The NFL Awards Compensatory Draft Picks To Teams That Lose Free Agents; Why Doesn't The NHL Follow Suit?

By Dan Dukart on May 3, 2021 at 10:15 am
3 Comments

After months of wall-to-wall coverage, the NFL Draft is mercifully over. 

And while I'll be the first to bemoan the circus that the NFL Draft has become, I have to admit that the system is truly just. There is no lottery, and yet tanking doesn't run roughshod through the league. And when NFL teams lose free agent players, they are compensated - not by the benefiting team, mind you - by the league (Note: MLB has a similar compensatory pick program).

The NFL awarded such 33 compensatory picks (37 in total) in the recently completed draft. 

Per the league, compensatory picks are awarded to a team losing more or better compensatory free agents than it acquires in the previous year. The choices are positioned within the third through sixth rounds based on the value of the compensatory free agents lost.

Compensatory free agents are determined by a formula based on salary, playing time and postseason honors. The NFL management council developed the formula. Not every free agent lost or signed by a club is covered by this formula. No club may receive more than four compensatory picks in any one year.

The NFL creates these picks out of thin air; they are simply added throughout the draft. The system is effective because it works for all parties: the team that acquires the free agent gets a player they clearly coveted. The team that loses the free agent is at least somewhat compensated (even if it's not full market value). The free agent is free to pursue his own interests. 

I can't help but wonder about previous versions of the Columbus Blue Jackets. In the summer of 2019, when Artemi Panarin, Matt Duchene, Sergei Bobrovsky, etc. left via free agency, the Blue Jackets were "compensated" with 'salary cap space'. And while it's hard to say that a theoretical draft pick or three would have paid dividends by now, it isn't hard to say that the created cap space has definitively not been a worthwhile tradeoff.   

Compensatory picks aren't a new concept in the NHL. In 2015, teams were compensated when an executive/coach was hired by a new team. This idea didn't last long, and the kibosh was put on effective 1/1/2016 after just seven such instances.

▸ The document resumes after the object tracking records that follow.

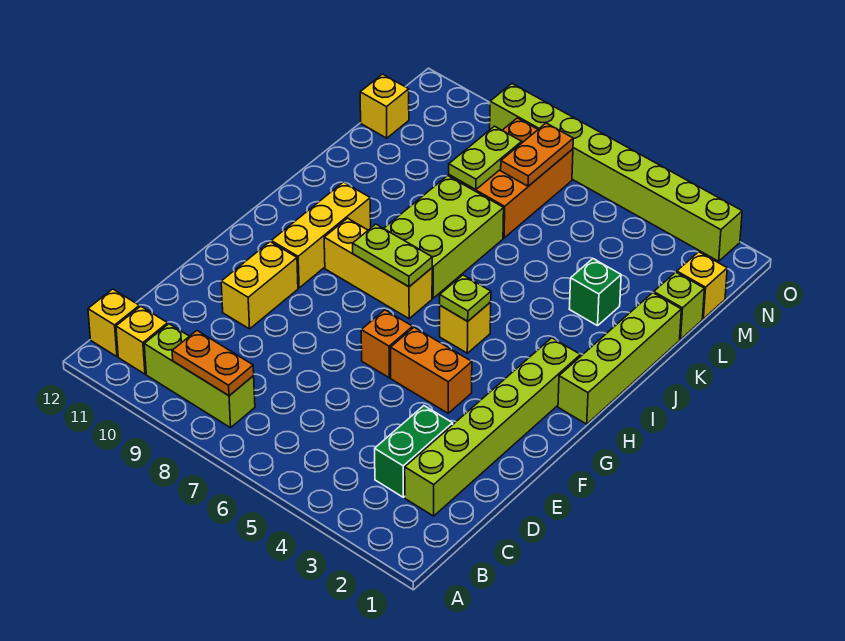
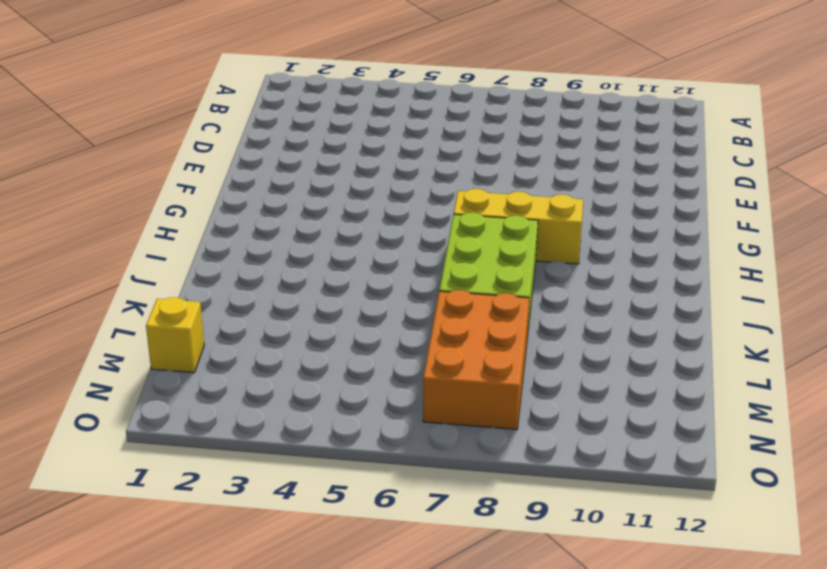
none -> lime brick B8:B10 level 1
none -> yellow brick B11 level 1
none -> yellow brick B12 level 1

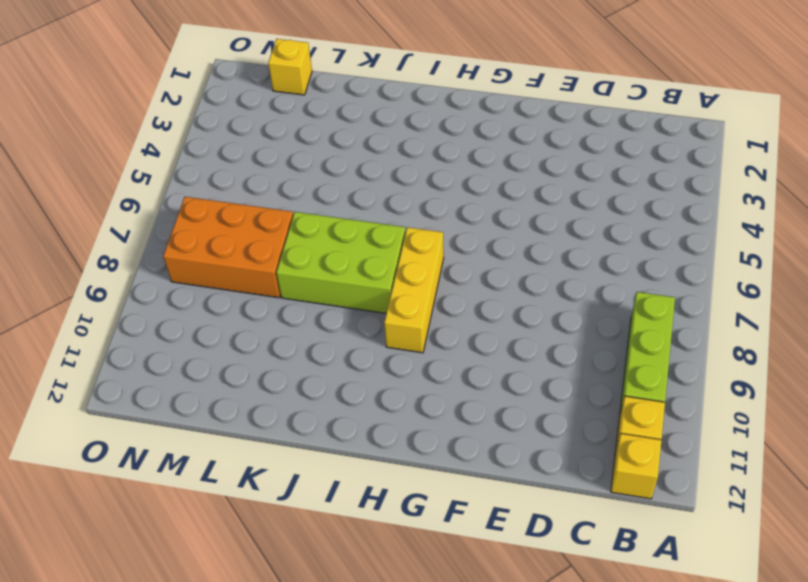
none -> lime brick C2:H2 level 1
none -> green brick C3:D3 level 1
none -> yellow brick E10:F10 level 1

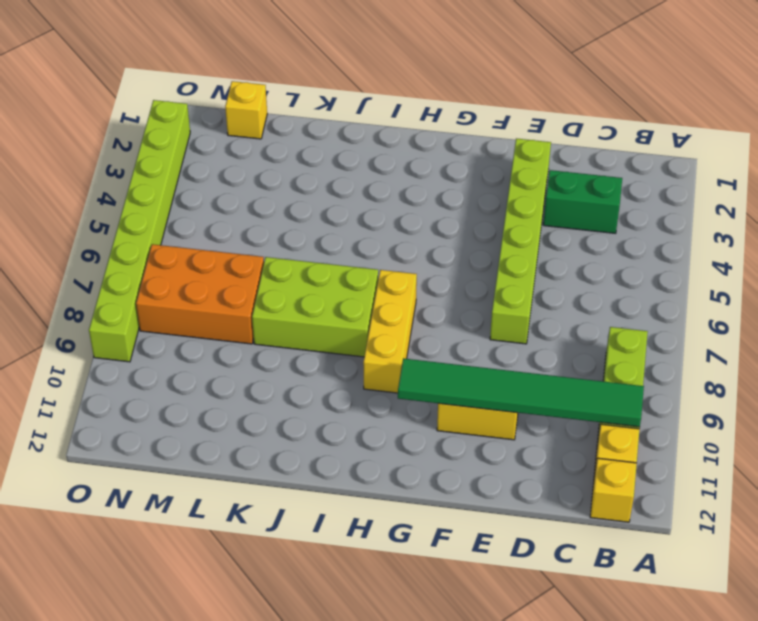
green tile B10:G10 level 2 -> none
lime brick E2:E7 level 1 -> lime brick C2:H2 level 1
none -> orange brick F4:F5 level 1
none -> orange brick F6 level 1
none -> yellow brick G10:I10 level 1

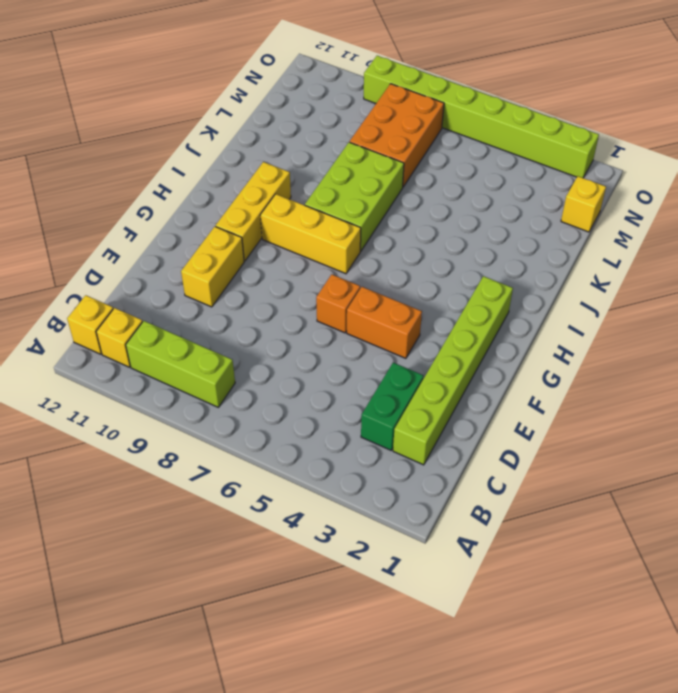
none -> lime brick H1:K1 level 1
none -> yellow brick H5 level 1
none -> green brick K3 level 1

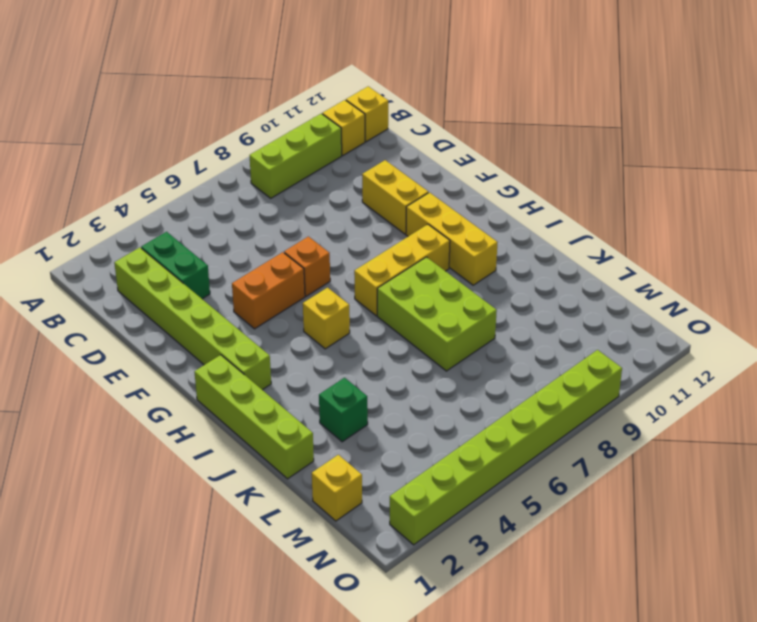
none -> lime brick L1 level 1
none -> orange brick L7:N8 level 1
none -> yellow brick M12 level 1

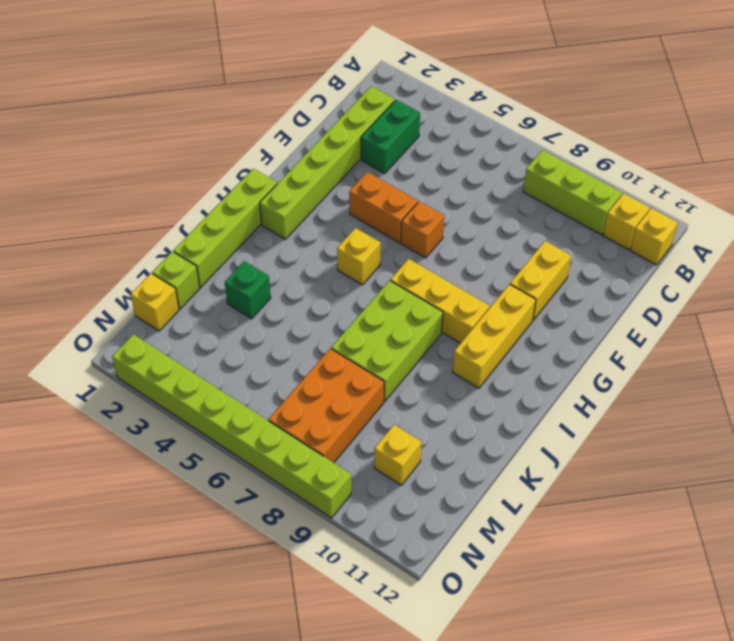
yellow brick M10 level 1 -> yellow brick M12 level 1
none -> orange plate B8:B9 level 2
none -> lime plate H5 level 2
none -> lime plate H7:H8 level 2

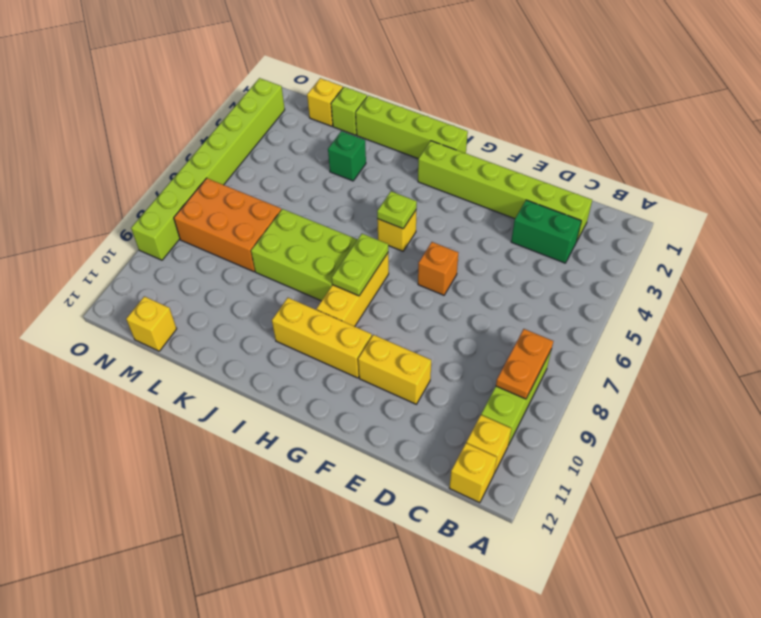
none -> orange brick F4:F5 level 1
none -> lime plate L8:M8 level 2
none -> orange plate M7:N7 level 2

True to form, the Blue Jackets were one of those seven instances, as they had to surrender their 2017 second-round pick (#55 overall) when John Tortorella, who was fired by the Vancouver Canucks, was hired in Columbus. Fortunately, Jonah Gadjovich hasn't amounted to anything more than an AHL player. 

As noted on the most recent podcast episode of The Athletic Hockey Show, a compensatory draft pick program similar to that in the NFL and MLB used to exist in the NHL, but only for 'small market' teams. In the pre-salary cap era, it was used as a way to level the playing field. Unfortunately, teams used it as a loophole (today I learned that Mark Messier was a member of the San Jose Sharks for one day), and that was that.

The reality is that, while a salary cap has created more justice than the prior system, it's not a perfectly equitable system (not that one could ever exist). Some teams benefit from their state's favorable tax laws. Others are able to use their substantial financial backing to pay their players largely in up-front bonuses. Others wisely wield their historical significance or winning culture as a selling point to free agents. The Blue Jackets, 20 years into their existence, boast the city's nice zoo and great suburbs.   

But this isn't a Columbus-only issue. Free agents leave big markets all the time, for better opportunities, higher pay, a fresh start, etc. Adding compensatory picks would at least put teams on a somewhat level footing.